**DATASET:**

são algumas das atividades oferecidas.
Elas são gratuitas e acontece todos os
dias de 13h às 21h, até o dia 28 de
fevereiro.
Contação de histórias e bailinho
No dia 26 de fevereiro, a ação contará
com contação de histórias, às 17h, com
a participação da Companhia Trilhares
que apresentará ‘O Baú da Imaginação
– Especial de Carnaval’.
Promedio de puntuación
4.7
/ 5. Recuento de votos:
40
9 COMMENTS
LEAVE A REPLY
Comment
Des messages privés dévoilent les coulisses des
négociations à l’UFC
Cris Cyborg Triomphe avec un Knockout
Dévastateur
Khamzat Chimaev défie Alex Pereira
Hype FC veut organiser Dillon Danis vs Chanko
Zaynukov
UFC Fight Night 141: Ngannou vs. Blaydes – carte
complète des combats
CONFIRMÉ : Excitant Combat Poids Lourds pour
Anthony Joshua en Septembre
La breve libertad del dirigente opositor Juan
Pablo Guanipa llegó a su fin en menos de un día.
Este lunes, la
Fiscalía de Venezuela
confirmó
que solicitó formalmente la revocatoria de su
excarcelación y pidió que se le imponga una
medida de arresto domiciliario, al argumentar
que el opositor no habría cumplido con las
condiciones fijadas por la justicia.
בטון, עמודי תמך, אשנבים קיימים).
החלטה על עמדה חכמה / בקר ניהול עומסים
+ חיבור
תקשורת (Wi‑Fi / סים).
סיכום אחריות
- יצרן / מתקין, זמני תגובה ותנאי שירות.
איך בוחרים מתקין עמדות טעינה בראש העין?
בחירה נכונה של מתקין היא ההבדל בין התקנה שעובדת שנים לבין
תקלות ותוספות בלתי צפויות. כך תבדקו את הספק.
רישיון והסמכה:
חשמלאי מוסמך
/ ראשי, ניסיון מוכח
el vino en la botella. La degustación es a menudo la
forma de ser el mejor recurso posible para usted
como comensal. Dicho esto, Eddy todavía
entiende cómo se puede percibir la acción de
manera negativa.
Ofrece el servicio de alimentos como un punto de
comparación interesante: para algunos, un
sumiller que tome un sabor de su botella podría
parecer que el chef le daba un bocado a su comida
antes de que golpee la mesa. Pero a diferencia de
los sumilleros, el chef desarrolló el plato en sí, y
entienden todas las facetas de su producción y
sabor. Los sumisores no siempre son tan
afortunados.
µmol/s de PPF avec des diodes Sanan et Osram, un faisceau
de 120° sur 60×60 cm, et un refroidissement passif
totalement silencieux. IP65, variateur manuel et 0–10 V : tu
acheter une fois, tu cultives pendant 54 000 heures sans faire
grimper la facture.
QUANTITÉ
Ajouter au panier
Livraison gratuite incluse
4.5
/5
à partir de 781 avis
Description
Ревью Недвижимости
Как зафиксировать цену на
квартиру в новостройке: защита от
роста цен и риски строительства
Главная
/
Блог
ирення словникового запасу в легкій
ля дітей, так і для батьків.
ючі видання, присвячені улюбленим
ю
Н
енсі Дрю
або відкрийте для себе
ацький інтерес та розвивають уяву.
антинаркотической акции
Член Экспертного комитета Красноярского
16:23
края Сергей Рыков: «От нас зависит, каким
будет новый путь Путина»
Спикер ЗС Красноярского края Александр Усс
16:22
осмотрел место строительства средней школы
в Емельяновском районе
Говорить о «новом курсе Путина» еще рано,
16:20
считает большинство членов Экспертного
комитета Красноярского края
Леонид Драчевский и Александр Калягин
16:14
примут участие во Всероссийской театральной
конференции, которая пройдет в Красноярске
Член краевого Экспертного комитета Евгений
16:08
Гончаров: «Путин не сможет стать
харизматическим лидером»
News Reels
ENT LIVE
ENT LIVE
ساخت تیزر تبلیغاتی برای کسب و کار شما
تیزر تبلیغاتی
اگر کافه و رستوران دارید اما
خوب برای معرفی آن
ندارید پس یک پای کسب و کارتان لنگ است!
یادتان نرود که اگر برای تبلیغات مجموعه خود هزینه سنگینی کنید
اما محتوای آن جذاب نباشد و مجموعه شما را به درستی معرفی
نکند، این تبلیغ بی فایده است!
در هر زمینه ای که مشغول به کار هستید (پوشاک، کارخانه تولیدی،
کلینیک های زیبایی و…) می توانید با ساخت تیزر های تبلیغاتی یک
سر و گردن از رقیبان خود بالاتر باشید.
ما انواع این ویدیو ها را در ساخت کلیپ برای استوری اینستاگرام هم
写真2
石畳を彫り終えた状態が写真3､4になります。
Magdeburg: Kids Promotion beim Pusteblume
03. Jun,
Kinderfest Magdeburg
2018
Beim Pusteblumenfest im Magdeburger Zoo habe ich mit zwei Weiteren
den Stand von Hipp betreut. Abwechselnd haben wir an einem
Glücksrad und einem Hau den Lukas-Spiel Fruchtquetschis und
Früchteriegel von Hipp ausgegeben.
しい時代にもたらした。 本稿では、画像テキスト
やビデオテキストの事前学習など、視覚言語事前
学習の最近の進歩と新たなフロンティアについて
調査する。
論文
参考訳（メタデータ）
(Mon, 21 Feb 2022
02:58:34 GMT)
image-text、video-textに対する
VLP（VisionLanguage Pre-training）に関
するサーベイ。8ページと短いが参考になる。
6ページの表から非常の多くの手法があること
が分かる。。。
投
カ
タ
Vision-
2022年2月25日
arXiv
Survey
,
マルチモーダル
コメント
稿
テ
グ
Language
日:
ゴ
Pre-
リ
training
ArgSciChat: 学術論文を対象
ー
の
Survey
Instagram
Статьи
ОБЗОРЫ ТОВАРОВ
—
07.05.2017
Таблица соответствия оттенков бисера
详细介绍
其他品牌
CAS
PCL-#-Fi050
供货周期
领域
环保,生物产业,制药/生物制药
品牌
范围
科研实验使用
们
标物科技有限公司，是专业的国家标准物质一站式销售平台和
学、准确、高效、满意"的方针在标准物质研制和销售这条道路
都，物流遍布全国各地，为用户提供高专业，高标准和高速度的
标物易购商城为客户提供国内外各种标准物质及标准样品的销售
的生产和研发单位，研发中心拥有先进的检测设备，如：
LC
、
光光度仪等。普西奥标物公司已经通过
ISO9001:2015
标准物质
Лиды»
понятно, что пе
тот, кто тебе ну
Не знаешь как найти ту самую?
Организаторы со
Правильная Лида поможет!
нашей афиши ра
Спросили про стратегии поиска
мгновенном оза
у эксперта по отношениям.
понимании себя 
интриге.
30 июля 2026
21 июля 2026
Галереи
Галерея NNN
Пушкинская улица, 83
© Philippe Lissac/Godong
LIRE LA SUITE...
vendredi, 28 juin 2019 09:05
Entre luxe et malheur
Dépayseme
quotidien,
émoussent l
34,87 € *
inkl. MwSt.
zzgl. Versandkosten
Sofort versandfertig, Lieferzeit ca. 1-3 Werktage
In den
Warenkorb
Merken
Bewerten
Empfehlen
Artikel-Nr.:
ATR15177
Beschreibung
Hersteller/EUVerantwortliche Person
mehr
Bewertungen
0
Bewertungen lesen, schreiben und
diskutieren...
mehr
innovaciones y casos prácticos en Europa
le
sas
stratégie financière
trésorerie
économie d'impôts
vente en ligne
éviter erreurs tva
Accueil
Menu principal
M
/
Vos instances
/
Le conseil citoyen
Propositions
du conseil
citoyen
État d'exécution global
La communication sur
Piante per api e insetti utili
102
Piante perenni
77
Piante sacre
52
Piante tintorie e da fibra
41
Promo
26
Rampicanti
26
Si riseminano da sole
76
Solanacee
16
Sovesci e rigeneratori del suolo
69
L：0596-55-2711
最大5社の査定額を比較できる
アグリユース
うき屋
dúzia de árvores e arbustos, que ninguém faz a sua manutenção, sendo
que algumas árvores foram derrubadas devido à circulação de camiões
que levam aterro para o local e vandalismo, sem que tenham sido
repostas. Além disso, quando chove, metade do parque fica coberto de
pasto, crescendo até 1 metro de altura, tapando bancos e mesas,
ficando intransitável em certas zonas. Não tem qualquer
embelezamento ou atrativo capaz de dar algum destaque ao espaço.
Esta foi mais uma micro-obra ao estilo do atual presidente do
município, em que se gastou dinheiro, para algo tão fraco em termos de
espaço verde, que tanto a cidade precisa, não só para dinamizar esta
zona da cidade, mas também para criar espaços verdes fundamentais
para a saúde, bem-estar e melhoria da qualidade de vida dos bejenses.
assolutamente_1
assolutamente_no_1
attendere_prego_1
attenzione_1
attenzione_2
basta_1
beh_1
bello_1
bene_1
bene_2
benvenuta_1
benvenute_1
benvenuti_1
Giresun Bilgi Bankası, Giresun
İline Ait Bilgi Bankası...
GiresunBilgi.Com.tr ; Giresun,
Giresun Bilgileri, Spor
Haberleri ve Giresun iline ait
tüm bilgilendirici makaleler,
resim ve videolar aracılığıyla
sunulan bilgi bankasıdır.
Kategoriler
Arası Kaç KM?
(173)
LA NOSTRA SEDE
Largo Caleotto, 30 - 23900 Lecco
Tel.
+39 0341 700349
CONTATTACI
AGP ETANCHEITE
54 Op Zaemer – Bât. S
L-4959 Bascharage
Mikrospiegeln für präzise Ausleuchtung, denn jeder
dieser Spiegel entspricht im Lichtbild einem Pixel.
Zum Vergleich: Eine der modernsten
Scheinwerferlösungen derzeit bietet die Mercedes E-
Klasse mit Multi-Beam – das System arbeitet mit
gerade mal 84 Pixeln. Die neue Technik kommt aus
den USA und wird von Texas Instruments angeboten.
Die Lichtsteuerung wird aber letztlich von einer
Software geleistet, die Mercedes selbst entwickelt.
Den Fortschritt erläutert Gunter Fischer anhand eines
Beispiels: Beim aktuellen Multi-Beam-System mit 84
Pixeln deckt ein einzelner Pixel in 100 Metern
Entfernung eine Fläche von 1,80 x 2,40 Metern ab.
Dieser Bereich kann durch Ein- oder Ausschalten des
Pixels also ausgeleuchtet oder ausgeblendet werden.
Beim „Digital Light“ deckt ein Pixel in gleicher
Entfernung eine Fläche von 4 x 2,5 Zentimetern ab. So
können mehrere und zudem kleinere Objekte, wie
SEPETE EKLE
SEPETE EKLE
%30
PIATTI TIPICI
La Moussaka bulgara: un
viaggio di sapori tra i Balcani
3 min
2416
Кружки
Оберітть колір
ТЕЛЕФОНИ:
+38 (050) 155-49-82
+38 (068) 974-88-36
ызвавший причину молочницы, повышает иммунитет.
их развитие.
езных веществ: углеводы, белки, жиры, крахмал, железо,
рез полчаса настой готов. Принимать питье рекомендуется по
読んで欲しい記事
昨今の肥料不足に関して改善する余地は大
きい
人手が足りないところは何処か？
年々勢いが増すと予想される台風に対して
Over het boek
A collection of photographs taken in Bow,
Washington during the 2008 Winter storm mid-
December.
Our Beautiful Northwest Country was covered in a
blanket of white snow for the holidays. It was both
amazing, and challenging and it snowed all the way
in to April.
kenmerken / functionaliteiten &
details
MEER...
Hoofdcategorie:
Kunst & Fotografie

**PROBLEM TO WORK ON:** Find each line in the items above that contains "para" and copy those lines out. Case counts.

**WORKED SOLUTION:**
forma de ser el mejor recurso posible para usted
comparación interesante: para algunos, un
que levam aterro para o local e vandalismo, sem que tenham sido
município, em que se gastou dinheiro, para algo tão fraco em termos de
espaço verde, que tanto a cidade precisa, não só para dinamizar esta
zona da cidade, mas também para criar espaços verdes fundamentais
para a saúde, bem-estar e melhoria da qualidade de vida dos bejenses.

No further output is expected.